Carbone dolce, tradizione della Befana/ Storia e ricetta dolciume per i più birichini

- Emanuela Longo

Carbone dolce, la tradizione della Befana: come realizzare in casa il dolciume destinato ai bambini più “cattivelli”

carbone rai1 640x300
Carbone dolce, Rai1

Nel giorno dell’Epifania, l’ultimo prima della conclusione ufficiale delle festività natalizie, c’è ancora spazio per la festa della Befana! Una tradizione diffusa in Italia e che si basa sulla leggenda della vecchia signora che a cavallo di una scopa volante, la notte del 6 gennaio raggiunge le case per riempire le calze dei bambini di dolciumi per coloro che si sono comportati bene e di carbone per i più birichini. L’aspetto anziano della Befana rappresenterebbe il vecchio anno che ci siamo lasciati alle spalle per lasciare spazio al nuovo.

Simbolo augurale di tale atteso passaggio è appunto il dono. Da qui la tradizione di attribuire alla Befana il compito di portare dolciumi golosi a chi li merita e carbone, simbolo di aridità, a chi non si è impegnato abbastanza. Nonostante questo però il carbone viene comunque visto come simbolo di buon auspicio! Anche se portato ai bimbi più “cattivelli”, il carbone ha infatti la funzione di talismano poiché riporta al fuoco che si accendeva la sera del 6 gennaio come simbolo augurale e le cui ceneri venivano poi sparse sul terreno auspicando in un buon raccolto.

Carbone dolce, come prepararlo in casa: la ricetta

Il carbone, dunque, è diventato inevitabilmente simbolo della Befana e per questo non può mancare nella calza dei bambini (non solo dei più birichini!), dal momento che in versione dolce e commestibile rappresenta una delle leccornie del periodo. Sapevate che è possibile persino realizzarlo in casa?
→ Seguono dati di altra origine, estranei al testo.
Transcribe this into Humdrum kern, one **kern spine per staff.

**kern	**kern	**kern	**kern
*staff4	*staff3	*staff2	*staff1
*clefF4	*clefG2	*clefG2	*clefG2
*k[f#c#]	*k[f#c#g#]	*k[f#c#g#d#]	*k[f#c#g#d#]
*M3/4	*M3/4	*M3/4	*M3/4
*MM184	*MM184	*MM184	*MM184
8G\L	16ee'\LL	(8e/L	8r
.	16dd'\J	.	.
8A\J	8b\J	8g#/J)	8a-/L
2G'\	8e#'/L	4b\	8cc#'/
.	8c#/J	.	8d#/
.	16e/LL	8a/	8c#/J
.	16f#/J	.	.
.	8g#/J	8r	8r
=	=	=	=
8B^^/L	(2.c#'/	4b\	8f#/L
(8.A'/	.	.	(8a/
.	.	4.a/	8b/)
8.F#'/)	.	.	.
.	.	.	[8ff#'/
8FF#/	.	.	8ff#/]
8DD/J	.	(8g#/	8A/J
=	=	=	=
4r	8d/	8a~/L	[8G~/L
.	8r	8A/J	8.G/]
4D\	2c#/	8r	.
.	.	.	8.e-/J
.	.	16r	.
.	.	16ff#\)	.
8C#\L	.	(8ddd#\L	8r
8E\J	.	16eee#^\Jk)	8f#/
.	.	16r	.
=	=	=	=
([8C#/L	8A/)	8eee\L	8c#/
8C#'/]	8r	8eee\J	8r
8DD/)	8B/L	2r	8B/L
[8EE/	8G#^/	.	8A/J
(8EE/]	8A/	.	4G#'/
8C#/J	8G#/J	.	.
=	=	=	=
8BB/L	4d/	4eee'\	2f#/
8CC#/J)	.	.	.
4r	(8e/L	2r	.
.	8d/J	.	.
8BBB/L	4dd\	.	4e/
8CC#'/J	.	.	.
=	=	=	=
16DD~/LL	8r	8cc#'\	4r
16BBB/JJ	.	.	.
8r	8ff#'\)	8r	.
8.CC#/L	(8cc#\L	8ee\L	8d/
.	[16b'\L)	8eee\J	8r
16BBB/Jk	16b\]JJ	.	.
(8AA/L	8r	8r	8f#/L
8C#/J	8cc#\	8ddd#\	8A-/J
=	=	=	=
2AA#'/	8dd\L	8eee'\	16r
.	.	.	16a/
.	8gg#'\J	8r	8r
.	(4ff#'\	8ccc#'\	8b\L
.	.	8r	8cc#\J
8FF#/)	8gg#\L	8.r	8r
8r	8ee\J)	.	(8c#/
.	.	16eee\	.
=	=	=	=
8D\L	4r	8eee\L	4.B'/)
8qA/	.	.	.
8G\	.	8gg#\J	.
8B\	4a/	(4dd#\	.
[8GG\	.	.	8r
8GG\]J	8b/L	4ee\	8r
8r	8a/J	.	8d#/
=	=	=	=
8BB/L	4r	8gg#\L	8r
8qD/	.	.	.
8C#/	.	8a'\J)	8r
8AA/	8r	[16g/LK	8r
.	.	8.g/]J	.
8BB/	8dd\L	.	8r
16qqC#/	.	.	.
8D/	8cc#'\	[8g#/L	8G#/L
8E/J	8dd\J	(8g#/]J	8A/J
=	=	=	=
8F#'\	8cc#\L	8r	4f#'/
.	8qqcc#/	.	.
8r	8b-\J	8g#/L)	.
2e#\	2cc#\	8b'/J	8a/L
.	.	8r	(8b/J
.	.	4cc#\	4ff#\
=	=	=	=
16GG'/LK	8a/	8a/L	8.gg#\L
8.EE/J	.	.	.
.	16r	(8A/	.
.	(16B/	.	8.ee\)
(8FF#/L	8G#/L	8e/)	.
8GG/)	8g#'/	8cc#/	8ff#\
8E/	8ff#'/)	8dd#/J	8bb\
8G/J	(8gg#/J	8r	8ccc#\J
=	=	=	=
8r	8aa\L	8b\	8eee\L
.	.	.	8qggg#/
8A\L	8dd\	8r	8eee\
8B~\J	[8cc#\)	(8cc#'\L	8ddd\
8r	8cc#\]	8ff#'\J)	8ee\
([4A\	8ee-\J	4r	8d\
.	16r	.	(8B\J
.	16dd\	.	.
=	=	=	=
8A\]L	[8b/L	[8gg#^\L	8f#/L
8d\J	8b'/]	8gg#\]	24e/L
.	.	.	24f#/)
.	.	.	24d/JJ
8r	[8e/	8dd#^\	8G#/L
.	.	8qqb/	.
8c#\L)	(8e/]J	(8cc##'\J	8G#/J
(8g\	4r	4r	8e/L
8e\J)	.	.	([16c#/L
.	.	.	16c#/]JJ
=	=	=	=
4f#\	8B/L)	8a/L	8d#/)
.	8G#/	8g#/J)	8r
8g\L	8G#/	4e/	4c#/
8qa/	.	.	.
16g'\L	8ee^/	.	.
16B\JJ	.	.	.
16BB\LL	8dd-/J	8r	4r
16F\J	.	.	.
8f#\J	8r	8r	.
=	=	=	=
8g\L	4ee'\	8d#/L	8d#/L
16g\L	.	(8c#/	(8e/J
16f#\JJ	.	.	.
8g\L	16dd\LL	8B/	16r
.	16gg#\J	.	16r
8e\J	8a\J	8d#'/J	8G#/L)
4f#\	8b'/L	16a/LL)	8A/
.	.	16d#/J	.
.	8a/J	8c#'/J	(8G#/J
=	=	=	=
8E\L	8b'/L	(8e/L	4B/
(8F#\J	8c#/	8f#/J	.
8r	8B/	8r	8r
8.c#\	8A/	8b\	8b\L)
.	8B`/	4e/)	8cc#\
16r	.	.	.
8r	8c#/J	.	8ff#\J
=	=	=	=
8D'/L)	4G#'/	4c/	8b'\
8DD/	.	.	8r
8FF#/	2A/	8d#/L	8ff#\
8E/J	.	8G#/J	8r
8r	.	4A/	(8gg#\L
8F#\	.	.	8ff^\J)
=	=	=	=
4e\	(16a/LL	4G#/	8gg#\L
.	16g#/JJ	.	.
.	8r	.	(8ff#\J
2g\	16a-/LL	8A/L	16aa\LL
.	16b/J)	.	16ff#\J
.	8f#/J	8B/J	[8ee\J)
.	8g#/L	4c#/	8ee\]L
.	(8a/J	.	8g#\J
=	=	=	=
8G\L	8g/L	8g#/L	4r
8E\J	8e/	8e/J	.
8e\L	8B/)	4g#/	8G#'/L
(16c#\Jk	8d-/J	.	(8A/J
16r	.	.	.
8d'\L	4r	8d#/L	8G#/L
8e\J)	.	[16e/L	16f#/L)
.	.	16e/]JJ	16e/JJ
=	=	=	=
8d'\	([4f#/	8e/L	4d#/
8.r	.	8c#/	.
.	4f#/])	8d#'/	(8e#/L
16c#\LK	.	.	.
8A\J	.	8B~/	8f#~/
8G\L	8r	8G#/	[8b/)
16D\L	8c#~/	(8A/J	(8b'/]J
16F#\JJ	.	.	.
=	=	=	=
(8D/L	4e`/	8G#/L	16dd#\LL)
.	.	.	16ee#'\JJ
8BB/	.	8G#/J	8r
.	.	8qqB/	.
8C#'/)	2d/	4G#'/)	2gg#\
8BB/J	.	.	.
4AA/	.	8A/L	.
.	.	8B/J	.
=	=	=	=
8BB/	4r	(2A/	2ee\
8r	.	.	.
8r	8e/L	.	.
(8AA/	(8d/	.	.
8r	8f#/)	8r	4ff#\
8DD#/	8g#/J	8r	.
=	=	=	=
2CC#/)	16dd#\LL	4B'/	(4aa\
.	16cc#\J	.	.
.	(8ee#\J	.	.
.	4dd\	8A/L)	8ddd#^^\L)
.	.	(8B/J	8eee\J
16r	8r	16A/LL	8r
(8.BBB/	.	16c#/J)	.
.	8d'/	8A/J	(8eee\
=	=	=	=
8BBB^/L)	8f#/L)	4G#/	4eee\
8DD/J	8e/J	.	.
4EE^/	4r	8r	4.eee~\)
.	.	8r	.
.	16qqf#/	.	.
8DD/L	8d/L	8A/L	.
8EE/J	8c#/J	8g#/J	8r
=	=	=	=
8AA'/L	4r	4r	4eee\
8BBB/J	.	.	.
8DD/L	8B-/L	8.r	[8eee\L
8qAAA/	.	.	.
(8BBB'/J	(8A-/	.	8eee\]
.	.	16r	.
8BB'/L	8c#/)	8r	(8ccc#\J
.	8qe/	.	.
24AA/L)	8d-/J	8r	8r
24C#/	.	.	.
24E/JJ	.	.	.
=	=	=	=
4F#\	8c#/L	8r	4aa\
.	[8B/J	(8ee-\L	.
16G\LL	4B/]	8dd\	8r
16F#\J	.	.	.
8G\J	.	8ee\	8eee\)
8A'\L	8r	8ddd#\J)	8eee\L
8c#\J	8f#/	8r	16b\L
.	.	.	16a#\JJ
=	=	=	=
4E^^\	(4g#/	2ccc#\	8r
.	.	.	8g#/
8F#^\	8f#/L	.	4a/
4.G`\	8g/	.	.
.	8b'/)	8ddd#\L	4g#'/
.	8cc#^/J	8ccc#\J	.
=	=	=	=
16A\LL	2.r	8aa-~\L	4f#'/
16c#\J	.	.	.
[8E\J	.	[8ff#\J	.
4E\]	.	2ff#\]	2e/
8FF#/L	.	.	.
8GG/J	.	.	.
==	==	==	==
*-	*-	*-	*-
Per farlo occorrono pochi ingredienti più o mano presenti nella dispensa, ecco quali: 400 gr di acqua; 400 gr di zucchero; 100 gr di zucchero a velo; 1 albume; 1 cucchiaio di alcol puro per alimenti; 10 gocce di succo di limone; 7-8 pastiglie di carbone vegetale.

A questo punto si versano acqua e zucchero in una pentola, portando ad ebollizione, mescolando e facendo attenzione a non bruciare lo zucchero. In una ciotola a parte mischiamo lo zucchero a velo, il limone, l’alcol, l’albume e il colorante alimentare. Per la classica versione nera è sufficiente triturare delle pastiglie di carbone vegetale aggiungendole agli ingredienti. Quando lo zucchero avrà raggiunto una colorazione ambrata, aggiungiamolo al contenuto della ciotola, mescolando rapidamente con un frustino elettrico per far lievitare il tutto. Successivamente versiamo il composto in un tegame antiaderente precedentemente oliato, ripassandolo sul fuoco e compattandolo con un cucchiaio di legno prima di farlo raffreddare. A questo punto basterà realizzare dei pezzi cercando di renderli più simili possibile alla forma del carbone per un effetto più realistico ma comunque goloso!